We have seen many apparel retailers posting great results in tough economic situations. One of them was lifestyle retailer, Ralph Lauren (RL, Financial), which performed really well indicating that the industry has been recovering recently even after getting hit by cost inflation. But not all retailers can survive such headwinds, G-III Apparel (GIII, Financial) being one of them. The company, which manufactures a range of apparel for women as well as accessories, posted its results, beating the Street’s top line expectations. Let’s take a closer look.

The performance

Its top line for the quarter jumped 21.5% from last year, and its earnings improved 35%. If we dig deeper into the revenue, we find that G-III actually did well on this front since it witnessed strong growth in its retail segment driven by higher comparable store sales and higher volumes.
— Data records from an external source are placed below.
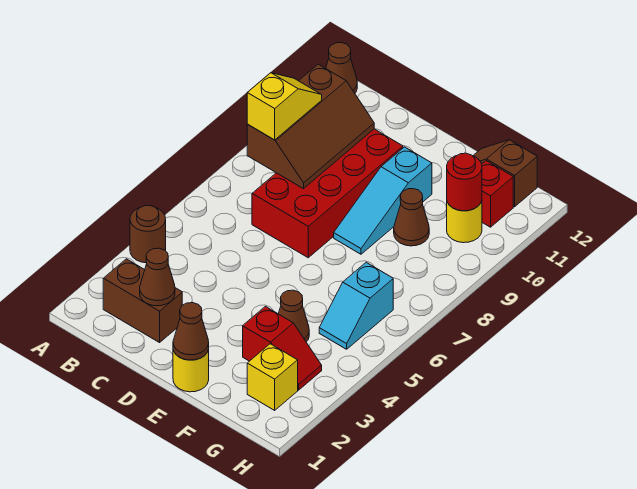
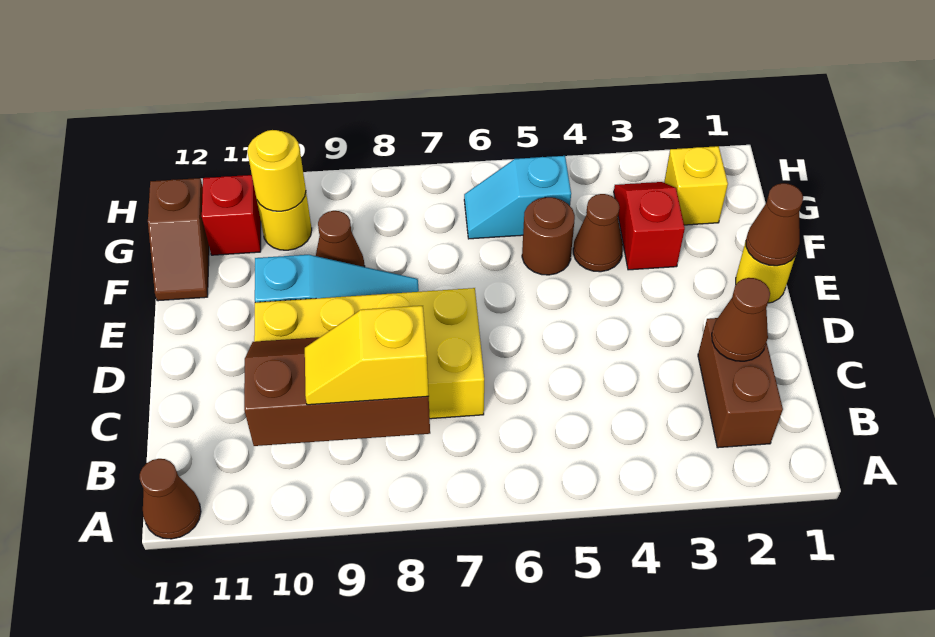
brown 1x1 round brick [130,205,166,263] -> brown 1x1 round brick moved to [522,197,575,275]
red 2x4 brick [252,129,403,258] -> yellow 2x4 brick [254,288,484,419]
cyan 1x2 slope [319,262,393,349] -> cyan 1x2 slope turned to [464,156,571,239]
red 1x1 round brick [447,153,482,211] -> yellow 1x1 round brick [247,130,306,211]

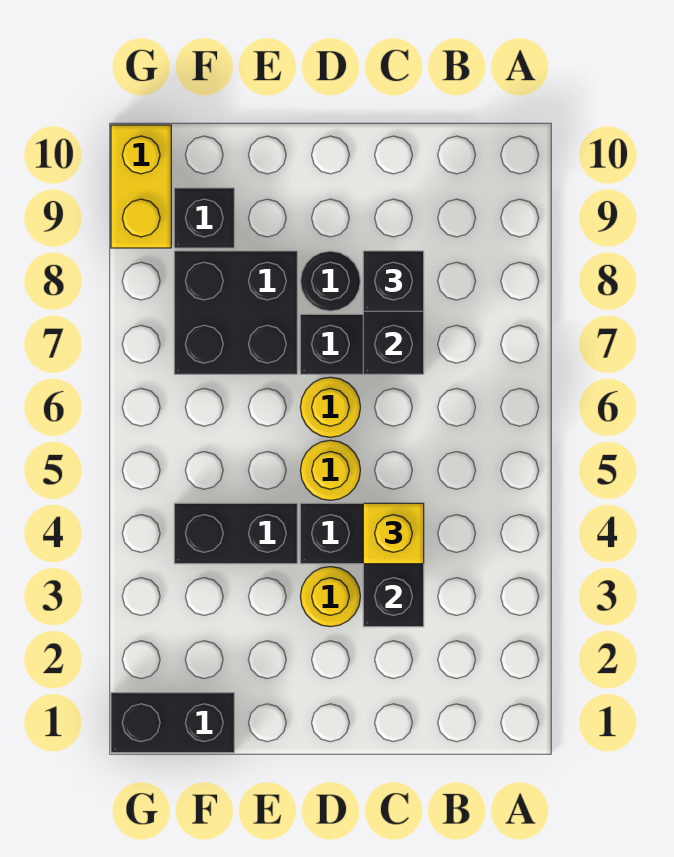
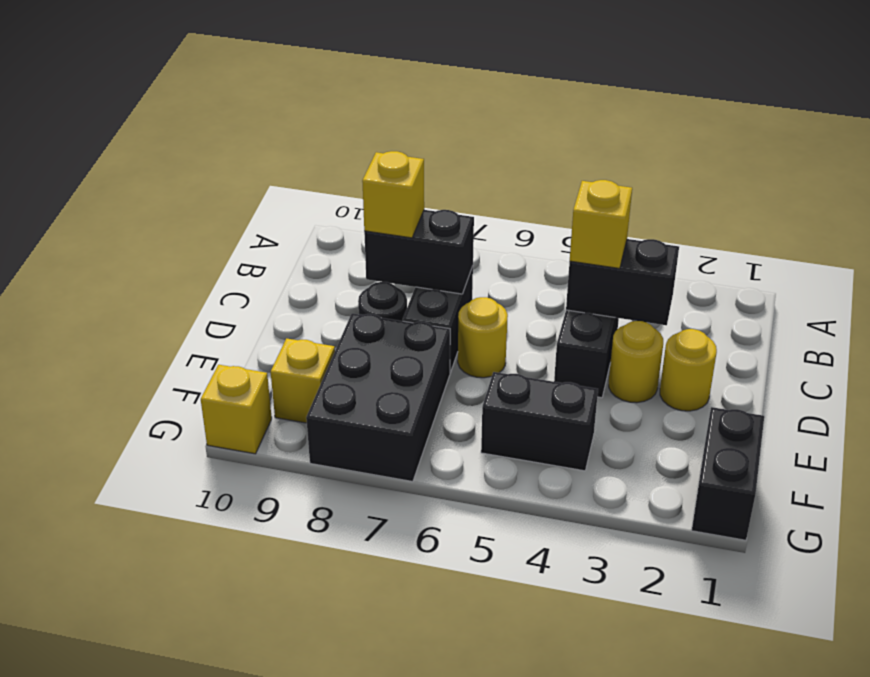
black 1x1 brick [363,251,424,311] -> yellow 1x1 brick [362,151,424,238]
yellow 1x1 round brick [300,440,360,500] -> yellow 1x1 round brick moved to [660,329,717,411]
black 1x2 brick [174,503,297,564] -> black 1x2 brick turned to [481,372,598,471]
black 2x2 brick [174,251,297,374] -> black 2x3 brick [306,313,450,482]
black 1x1 brick [174,188,234,248] -> yellow 1x1 brick [271,338,335,423]
yellow 1x2 brick [111,125,171,248] -> yellow 1x1 brick [201,365,272,454]

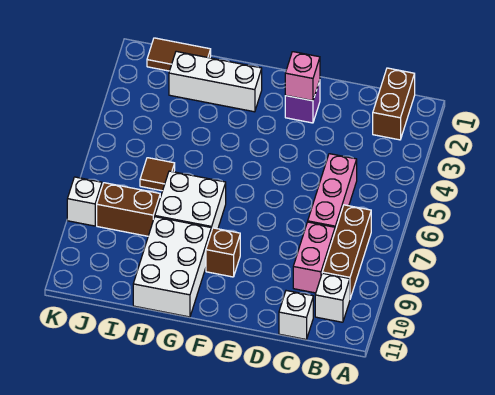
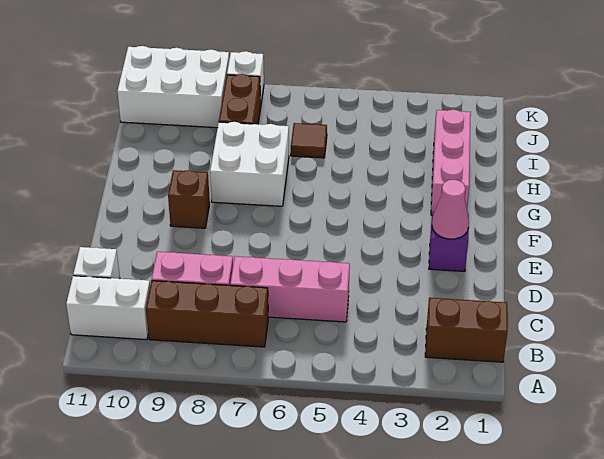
white 1x1 brick [315,273,350,322] -> white 1x2 brick [66,276,150,340]
pink 1x1 brick [285,52,320,101] -> pink 1x1 cone [432,180,469,239]
white 1x3 brick [169,51,262,112] -> pink 1x3 brick [431,109,471,215]
white 2x3 brick [133,217,211,317] -> white 2x3 brick moved to [117,46,229,128]
brown 1x2 tile [147,38,211,71] -> none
The wholesale licensed business segment was the star performer for the company this quarter, surging 22.7% over year ago quarter.

This segment licenses established brands such as PVH Corp’s (PVH, Financial) Tommy Hilfiger and Calvin Klein, which attracted customers to its stores. The introduction of new dress lines and improved demand for brands such as Calvin Klein and Jessica Simpson helped the apparel licensed segment boost investor confidence in the company. The retailer wants to further increase stores during the year and is also planning to expand to China and Hong Kong.

Some concerns to watch

When most of the apparel retailers are trying to fight rising input costs with cotton costs giving them the hardest hit, GIII’s bottom line improved due to strong sales during the quarter. But, both selling and general expenses and cost of manufacturing the products moved north, which is not good news for the company. However, the most interesting part is that the company has maintained its outlook for the year of earnings of $4.33 per share. The outerwear retailer expects the costs to decline, leading to an increase in the profit in the long run.

Conclusion

The company looks strong and has been performing well. It has strong brands licensed in its kitty and has plans to expand its retail presence by opening more stores in the year. But with high material costs throwing its bottom line in jeopardy, investors might just be skeptical about the company’s prospects. But, on the whole, the company has been doing well, and investors should definitely consider investing in its for the long run.